What you are asked to do. From the entries below, transcribe exactly the lines between the line holding "middle mcp: (1179, 555)" and the line holding "index pip: (867, 1104)", inclusive; skip all other lines.

[Recorded data]
>>>
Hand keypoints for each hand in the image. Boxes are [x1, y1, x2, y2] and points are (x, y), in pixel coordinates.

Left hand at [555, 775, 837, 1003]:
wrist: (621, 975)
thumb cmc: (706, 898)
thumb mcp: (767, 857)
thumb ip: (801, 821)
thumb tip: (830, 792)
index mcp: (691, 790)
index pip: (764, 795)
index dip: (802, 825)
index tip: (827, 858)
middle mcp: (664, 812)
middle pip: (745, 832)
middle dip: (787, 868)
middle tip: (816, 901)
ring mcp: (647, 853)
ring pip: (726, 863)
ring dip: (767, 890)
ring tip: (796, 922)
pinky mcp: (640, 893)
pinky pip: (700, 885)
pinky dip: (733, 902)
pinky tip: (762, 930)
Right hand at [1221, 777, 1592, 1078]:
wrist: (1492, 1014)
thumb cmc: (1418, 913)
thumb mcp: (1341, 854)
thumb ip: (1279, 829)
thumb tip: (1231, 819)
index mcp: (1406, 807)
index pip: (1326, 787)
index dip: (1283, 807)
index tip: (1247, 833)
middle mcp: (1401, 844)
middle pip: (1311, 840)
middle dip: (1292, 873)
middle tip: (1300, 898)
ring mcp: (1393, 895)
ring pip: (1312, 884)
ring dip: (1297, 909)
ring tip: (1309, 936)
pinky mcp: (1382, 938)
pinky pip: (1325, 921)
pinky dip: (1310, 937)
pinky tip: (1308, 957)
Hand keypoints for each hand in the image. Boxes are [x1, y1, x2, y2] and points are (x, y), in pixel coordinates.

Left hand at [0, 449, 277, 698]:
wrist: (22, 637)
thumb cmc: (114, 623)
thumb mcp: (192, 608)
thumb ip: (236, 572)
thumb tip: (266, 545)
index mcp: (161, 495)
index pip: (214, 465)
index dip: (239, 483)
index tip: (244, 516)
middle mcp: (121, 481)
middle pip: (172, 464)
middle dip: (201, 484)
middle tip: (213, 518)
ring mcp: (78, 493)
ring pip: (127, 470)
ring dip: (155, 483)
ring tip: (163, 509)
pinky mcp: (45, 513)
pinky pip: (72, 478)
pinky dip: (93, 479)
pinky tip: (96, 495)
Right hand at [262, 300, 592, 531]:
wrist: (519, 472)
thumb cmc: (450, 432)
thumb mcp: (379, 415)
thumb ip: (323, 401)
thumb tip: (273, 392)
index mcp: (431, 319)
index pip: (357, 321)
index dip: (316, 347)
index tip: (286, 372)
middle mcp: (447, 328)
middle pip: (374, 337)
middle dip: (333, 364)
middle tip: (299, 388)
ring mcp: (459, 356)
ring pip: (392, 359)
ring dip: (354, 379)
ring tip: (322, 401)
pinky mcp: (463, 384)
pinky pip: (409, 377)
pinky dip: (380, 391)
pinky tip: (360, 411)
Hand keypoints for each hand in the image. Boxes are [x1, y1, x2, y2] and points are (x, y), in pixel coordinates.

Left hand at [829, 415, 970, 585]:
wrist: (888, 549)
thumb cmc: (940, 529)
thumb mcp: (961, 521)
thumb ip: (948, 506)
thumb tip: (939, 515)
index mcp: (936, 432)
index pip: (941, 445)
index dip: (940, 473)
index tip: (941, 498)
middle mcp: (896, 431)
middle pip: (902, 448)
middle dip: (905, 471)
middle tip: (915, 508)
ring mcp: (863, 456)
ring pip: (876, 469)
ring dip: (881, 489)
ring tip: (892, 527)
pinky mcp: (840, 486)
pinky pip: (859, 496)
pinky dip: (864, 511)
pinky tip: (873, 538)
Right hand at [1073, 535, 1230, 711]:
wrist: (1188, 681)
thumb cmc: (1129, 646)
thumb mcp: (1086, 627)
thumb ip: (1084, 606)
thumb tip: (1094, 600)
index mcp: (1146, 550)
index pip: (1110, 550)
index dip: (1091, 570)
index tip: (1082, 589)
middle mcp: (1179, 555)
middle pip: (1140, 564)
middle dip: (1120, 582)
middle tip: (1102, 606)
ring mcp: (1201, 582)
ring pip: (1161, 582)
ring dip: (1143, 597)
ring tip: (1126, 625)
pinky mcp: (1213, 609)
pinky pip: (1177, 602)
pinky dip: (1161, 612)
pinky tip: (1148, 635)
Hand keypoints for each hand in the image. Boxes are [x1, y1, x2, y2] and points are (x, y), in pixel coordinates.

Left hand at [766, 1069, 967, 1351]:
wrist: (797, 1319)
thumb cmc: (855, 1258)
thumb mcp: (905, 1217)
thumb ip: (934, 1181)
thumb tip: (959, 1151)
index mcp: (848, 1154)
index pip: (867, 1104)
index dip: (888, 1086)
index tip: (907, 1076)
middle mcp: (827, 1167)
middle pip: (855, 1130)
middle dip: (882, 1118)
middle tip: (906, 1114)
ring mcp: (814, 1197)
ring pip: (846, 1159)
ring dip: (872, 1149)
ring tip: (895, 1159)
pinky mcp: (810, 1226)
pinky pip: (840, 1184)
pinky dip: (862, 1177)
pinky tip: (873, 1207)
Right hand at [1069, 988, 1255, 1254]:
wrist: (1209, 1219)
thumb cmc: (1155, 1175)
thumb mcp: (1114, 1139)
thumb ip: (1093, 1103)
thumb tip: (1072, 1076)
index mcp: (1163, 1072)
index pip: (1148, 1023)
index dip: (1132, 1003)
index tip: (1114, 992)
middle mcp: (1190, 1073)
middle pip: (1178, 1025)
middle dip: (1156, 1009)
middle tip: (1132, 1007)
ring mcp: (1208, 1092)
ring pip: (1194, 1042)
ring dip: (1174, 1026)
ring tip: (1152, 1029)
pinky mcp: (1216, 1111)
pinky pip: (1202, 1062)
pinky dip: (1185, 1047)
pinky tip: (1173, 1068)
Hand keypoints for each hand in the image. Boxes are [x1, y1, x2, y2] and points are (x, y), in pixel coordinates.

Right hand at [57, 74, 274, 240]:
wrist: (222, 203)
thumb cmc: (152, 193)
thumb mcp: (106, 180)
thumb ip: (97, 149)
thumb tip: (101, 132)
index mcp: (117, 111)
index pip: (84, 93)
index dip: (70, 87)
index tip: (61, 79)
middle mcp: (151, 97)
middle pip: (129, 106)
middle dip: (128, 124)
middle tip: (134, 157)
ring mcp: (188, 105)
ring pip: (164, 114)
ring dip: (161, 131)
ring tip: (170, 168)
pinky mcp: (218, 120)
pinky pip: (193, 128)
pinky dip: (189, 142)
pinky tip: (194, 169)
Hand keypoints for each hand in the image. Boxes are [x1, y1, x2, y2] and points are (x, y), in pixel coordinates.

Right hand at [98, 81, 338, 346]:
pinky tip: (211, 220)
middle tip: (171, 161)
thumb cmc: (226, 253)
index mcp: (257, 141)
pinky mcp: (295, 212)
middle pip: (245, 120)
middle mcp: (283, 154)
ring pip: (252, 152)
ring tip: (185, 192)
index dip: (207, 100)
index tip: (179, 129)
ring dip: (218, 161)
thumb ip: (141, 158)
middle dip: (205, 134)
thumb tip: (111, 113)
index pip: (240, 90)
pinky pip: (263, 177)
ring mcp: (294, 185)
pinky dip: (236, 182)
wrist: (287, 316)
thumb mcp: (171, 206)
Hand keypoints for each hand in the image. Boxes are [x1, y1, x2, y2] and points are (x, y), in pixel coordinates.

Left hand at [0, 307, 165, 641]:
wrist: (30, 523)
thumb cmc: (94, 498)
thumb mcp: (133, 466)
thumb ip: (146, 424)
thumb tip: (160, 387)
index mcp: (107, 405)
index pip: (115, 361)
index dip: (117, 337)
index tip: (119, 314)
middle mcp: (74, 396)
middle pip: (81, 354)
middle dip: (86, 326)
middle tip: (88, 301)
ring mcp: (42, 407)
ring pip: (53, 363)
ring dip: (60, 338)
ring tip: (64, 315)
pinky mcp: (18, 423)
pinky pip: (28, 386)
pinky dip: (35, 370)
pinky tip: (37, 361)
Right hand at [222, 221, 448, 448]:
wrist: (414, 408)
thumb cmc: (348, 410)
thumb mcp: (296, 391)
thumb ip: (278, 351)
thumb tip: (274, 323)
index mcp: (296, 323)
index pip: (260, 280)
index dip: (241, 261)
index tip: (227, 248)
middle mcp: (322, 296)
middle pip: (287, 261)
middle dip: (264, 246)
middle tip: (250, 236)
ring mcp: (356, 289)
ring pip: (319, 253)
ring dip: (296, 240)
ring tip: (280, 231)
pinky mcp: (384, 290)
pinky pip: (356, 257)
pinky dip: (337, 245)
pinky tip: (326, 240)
<<<
Response.
middle mcp: (1179, 555)
middle pip: (1140, 564)
middle dip: (1120, 582)
middle tip: (1102, 606)
ring mcp: (1201, 582)
ring pip: (1161, 582)
ring dip: (1143, 597)
ring tip: (1126, 625)
pinky mcp: (1213, 609)
pinky pip: (1177, 602)
pinky dip: (1161, 612)
pinky tip: (1148, 635)
Hand keypoints for each hand in the image. Boxes are [x1, y1, x2, y2] and points are (x, y), in pixel coordinates.

Left hand at [766, 1069, 967, 1351]:
wrist: (797, 1319)
thumb cmc: (855, 1258)
thumb mcp: (905, 1217)
thumb ip: (934, 1181)
thumb tip: (959, 1151)
index mcp: (848, 1154)
index pip: (867, 1104)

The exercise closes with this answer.